NFT.Storageと同様に、Web3.Storageは開発者と最終ユーザーがFilecoin上でWeb3データを保存および取得するプロセスを簡素化するサービスです。開発者がFilecoinストレージをアプリケーションに簡単に統合できるようにすることに重点を置いています。
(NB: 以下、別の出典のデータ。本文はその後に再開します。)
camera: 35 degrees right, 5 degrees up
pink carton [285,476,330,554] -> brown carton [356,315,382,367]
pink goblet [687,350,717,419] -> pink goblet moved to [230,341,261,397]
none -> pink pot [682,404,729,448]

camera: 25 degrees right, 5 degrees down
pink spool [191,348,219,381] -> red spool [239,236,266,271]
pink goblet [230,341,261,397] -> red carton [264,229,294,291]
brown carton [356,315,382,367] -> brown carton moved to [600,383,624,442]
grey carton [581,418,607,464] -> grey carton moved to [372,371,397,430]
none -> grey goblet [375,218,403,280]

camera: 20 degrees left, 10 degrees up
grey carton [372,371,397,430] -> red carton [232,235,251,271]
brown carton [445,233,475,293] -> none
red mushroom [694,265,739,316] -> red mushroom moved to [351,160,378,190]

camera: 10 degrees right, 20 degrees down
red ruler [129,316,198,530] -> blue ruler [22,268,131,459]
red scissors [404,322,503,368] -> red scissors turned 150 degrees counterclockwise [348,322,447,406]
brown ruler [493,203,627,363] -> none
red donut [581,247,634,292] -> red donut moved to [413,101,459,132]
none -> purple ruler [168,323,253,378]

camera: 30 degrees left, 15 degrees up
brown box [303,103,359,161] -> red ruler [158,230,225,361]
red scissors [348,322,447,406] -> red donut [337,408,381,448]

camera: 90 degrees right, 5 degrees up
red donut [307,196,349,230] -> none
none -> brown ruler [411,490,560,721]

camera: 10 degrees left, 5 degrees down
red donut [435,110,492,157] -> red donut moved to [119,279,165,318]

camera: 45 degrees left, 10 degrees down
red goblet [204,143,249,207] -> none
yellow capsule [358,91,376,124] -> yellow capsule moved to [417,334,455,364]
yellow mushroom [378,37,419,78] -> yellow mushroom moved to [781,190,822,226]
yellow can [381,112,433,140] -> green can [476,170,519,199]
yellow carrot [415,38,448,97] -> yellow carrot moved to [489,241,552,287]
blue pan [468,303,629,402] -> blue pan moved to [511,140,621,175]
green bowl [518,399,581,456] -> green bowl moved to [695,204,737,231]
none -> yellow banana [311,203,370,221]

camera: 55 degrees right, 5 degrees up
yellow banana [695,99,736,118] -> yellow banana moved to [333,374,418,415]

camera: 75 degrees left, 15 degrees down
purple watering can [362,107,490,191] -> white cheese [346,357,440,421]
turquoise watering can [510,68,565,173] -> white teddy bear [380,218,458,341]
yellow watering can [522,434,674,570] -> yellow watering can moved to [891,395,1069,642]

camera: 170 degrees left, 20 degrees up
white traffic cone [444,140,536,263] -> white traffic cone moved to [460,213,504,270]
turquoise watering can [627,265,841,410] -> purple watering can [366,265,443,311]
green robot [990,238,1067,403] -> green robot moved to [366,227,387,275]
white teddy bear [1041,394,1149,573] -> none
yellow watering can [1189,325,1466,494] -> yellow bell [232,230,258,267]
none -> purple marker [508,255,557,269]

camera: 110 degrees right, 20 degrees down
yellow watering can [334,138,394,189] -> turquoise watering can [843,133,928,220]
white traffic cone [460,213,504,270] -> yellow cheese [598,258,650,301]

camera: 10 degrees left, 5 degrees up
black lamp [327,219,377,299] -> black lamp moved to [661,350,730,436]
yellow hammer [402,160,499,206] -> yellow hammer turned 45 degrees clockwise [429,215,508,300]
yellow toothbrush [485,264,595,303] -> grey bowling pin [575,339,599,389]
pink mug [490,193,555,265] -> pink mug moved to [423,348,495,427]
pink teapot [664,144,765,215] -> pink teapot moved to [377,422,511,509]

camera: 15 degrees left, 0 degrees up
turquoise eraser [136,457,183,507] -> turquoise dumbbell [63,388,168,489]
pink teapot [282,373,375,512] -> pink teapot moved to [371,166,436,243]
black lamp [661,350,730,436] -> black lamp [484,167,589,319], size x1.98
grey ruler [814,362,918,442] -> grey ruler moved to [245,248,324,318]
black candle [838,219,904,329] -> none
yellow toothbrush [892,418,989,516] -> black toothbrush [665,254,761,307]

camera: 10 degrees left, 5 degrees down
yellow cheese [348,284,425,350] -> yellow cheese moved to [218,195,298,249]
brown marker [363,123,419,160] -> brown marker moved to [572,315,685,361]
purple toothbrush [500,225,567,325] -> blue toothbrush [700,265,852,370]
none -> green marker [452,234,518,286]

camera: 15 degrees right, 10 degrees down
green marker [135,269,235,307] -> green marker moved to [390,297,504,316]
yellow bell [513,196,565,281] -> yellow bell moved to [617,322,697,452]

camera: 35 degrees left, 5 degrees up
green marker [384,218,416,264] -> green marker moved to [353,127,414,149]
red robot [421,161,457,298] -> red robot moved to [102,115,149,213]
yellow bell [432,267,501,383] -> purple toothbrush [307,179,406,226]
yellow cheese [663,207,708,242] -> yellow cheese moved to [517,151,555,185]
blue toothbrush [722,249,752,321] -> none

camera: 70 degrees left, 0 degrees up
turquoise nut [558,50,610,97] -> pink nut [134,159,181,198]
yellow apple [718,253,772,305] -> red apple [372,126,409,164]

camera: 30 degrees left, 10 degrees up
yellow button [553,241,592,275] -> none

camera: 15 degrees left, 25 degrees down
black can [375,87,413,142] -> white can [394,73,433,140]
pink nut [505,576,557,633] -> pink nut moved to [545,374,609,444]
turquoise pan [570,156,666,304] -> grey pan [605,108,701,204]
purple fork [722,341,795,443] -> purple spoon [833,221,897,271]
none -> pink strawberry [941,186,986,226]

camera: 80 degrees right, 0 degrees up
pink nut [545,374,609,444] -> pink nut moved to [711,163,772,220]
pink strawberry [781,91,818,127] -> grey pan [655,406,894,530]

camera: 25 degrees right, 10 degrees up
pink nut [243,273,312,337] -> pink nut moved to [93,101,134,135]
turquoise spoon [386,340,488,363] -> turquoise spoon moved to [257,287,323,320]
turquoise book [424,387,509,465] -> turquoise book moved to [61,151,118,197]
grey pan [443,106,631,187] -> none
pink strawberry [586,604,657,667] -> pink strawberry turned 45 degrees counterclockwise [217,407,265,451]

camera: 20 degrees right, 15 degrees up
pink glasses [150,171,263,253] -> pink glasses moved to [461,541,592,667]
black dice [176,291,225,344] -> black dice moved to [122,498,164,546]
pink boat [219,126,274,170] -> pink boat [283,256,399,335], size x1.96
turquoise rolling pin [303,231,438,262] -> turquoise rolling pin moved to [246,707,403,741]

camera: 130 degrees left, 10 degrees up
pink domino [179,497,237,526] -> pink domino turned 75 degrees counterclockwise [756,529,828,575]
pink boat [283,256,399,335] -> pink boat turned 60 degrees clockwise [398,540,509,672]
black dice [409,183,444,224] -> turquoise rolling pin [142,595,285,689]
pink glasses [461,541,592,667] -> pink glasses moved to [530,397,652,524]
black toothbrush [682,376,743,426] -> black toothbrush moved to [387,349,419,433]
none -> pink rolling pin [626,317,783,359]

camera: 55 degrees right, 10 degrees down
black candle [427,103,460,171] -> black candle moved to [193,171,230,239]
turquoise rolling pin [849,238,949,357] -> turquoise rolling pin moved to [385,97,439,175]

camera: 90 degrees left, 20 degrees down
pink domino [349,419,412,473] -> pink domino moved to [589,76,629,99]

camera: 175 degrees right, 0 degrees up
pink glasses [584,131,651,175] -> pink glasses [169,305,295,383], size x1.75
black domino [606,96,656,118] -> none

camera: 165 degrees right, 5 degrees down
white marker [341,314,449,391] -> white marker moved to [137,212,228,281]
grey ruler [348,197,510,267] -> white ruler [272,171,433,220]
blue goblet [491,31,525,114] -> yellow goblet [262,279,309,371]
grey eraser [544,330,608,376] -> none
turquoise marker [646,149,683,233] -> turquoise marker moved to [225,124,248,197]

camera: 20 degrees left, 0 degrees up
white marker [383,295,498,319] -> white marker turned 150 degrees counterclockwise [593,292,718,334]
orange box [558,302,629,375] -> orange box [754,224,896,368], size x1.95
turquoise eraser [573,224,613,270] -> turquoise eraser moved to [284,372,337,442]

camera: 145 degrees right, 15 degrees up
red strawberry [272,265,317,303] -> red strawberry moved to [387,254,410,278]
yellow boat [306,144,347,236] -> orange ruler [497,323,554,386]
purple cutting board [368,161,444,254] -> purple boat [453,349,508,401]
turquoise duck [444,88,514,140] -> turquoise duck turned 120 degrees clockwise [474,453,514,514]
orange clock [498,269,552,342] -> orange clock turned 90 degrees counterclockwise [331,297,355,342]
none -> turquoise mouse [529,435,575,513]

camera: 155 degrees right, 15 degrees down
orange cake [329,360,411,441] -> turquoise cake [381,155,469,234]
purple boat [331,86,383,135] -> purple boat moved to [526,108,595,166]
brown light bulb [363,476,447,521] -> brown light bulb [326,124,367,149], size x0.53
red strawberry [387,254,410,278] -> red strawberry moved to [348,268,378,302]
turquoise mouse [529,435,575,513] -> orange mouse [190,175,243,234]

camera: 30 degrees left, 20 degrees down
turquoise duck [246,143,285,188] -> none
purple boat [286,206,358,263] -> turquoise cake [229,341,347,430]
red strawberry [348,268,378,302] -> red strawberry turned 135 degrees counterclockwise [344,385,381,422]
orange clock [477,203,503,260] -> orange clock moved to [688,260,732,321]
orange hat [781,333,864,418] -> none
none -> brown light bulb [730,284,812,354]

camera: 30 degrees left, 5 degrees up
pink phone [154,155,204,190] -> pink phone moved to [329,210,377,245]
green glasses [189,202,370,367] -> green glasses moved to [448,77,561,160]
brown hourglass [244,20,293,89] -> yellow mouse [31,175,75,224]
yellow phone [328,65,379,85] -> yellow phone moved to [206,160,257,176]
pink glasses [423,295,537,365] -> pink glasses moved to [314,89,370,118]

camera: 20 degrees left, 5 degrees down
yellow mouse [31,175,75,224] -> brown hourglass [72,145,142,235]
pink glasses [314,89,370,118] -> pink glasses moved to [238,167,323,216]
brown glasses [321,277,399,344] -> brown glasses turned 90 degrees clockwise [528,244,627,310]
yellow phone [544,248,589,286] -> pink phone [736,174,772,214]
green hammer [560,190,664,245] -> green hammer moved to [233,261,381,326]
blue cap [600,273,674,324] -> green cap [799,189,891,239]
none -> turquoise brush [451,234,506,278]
Filecoin Plusインセンティブプログラムに参加することで、Web3.StorageとNFT.Storageは、最終ユーザーに追加料金を請求することなくFilecoinネットワーク上でストレージを提供できるようになりました。全体として、これら2つのサービスは2022年第2四半期に顕著な成長を遂げ、Web3.Storageは25%増加し、NFT.Storageは前四半期比で39%増加しました。Filecoin Plusプログラムの導入は、需要の創出において一歩前進しただけでなく、人々が新しいビジネスを育成し、Filecoin上でのユースケースを構築するために協力することを可能にしました。
エコシステムの発展
Filecoinは、Protocol Labs、Filecoin Foundation、Outercoreなど、Filecoinエコシステムの発展を共同で目指す複数の組織から積極的に支援を受けています。彼らはエコシステムワーキンググループを形成しています。エコシステムワーキンググループの参加者の責任には、基盤となるプロトコルの維持とアップグレード、エコシステムの発展の支援、ガバナンスの促進が含まれます。

これらの努力は、2022年第2四半期にFilecoinの開発活動が歴史的な最高水準に達することに結びついています。エコシステムは、ハッカソン、アクセラレーター、助成金、指導、成長支援などの活動を通じて、開発者やビルダーのチャネルを積極的に拡大しています。これにより、Filecoinに基づいて構築されたプロジェクトは前四半期比で32%増加しました。成長の大部分は、アクセラレーターに参加する新しいプロジェクトから来ており、前四半期の29から2022年第2四半期の114に増加し、ほぼ4倍の成長を遂げました。

現在、450以上のプロジェクトがFilecoin上で構築されています。Filecoinエコシステムは、NFTの分散ストレージから音楽やビデオストリーミング、メタバースやゲームに至るまで、さまざまなユースケースに導かれています。